A mental model for variables and closures in Javascript

Apr 13, 2012   #Closure 

Closures and variables have a strained relationship in Javascript that causes much confusion among newcomers and results in hard to spot bugs even for experienced JS coders. It is good to have a clear and accurate “mental model” of this relationship using which you can correctly predict what would happen with any given piece of code.

I came up with such a mental model a while back and posted it on Hacker News … which I reproduce here.

Pretend that variables refer to storage locations in an array and you identify them using indices - v = [..., v[100], v[101], v[102], v[103], ....]

For example, take the function in the stackoverflow answer -

function foo(x) {
    var tmp = 3;
    return function (y) {
        alert(x + y + (++tmp));
    }
}

When you make a call to foo(10), pretend that the bound variables in the body of the function get assigned sequence numbers starting from 100 -

function foo() {
    v[100] = 10; // x = 10
    v[101] = 3;  // var tmp = 3;

    return function (y) {
      alert(v[100] + y + (++(v[101])));
    }
}

So you get as the result,

function (y) {
    alert(v[100] + y + (++(v[101])));
}

y remains as such because it hasn’t been bound to a value just yet. That will happen only when you call this result function.

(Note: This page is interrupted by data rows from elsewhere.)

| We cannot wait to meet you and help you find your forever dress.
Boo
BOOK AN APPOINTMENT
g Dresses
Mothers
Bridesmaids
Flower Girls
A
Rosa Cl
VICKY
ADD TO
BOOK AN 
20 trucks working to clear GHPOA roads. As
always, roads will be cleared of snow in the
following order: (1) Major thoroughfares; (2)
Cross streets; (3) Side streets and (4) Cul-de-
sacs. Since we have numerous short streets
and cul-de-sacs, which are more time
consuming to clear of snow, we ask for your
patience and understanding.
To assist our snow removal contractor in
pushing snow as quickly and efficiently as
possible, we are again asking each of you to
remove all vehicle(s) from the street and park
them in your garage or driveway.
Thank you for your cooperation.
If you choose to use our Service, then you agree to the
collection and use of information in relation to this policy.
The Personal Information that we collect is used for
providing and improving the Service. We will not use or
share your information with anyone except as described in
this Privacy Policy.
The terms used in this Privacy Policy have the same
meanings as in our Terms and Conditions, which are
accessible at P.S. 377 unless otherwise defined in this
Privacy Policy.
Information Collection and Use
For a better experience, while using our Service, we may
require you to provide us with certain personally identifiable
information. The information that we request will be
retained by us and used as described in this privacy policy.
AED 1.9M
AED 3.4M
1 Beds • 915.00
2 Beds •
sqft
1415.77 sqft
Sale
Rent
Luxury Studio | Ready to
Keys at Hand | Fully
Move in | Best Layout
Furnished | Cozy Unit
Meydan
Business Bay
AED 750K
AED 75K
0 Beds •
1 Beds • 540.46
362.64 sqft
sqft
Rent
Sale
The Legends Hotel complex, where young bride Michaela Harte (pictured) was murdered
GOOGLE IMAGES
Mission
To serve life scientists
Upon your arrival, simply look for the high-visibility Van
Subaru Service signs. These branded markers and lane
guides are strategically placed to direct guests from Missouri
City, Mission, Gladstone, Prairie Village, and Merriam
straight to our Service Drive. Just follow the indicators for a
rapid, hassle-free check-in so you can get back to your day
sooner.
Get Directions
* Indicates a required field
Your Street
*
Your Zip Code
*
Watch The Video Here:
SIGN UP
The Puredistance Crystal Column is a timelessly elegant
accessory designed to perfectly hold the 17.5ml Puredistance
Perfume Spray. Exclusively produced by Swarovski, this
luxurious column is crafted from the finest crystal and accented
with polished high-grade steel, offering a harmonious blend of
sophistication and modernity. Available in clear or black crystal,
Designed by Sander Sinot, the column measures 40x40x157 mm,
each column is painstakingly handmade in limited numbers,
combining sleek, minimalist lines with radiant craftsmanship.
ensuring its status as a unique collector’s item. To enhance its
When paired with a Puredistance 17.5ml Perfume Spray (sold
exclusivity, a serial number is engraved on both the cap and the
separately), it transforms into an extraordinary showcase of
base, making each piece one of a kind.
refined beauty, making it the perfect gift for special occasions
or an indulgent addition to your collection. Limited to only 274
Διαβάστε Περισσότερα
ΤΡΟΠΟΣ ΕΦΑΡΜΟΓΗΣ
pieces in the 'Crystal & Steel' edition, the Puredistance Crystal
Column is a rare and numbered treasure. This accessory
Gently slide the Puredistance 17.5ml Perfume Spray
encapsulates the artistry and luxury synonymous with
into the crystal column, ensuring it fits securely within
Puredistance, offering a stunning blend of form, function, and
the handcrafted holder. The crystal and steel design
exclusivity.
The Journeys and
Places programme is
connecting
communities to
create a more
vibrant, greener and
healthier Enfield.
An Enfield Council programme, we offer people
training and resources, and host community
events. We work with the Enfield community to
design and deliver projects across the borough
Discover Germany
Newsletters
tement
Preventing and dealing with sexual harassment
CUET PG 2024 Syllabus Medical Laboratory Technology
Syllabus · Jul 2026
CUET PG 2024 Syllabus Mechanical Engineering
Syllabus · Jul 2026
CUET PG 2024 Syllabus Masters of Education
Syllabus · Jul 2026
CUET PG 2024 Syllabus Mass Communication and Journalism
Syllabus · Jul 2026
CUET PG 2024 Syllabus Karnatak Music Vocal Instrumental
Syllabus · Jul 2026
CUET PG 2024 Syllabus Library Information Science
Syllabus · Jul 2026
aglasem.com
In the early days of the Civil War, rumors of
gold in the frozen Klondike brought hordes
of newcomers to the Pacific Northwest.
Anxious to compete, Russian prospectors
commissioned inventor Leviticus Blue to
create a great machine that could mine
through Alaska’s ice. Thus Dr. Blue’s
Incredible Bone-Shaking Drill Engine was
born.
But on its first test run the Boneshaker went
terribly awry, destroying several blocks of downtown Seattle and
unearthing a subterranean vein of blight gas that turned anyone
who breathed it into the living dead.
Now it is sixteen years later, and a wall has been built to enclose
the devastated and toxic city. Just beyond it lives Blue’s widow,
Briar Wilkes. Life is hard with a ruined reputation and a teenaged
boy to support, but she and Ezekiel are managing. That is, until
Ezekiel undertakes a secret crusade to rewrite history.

Now, when you call foo another time like foo(20), the sequence continues from 102 …

function foo() {
    v[102] = 20; // x = 20
    v[103] = 3;  // var tmp = 3;

    return function (y) {
        alert(v[102] + y + (++(v[103])));
    }
}

So you get another function as the result -

function (y) {
    alert(v[102] + y + (++(v[103])));
}

The store now reads v[100] = 10, v[101] = 3, v[102] = 20 and v[103] = 3. It becomes clear what the two result functions do. Note that they do not share the same storage locations and therefore the two ++ calls increment different storage locations. In this model, each var statement and each argument of a function causes the index assigned to be incremented on a function call, and unbound variables do not cause increments. The behaviour of closures created in javascript is as though such an indefinitely increasing numbering scheme is being used under the hood.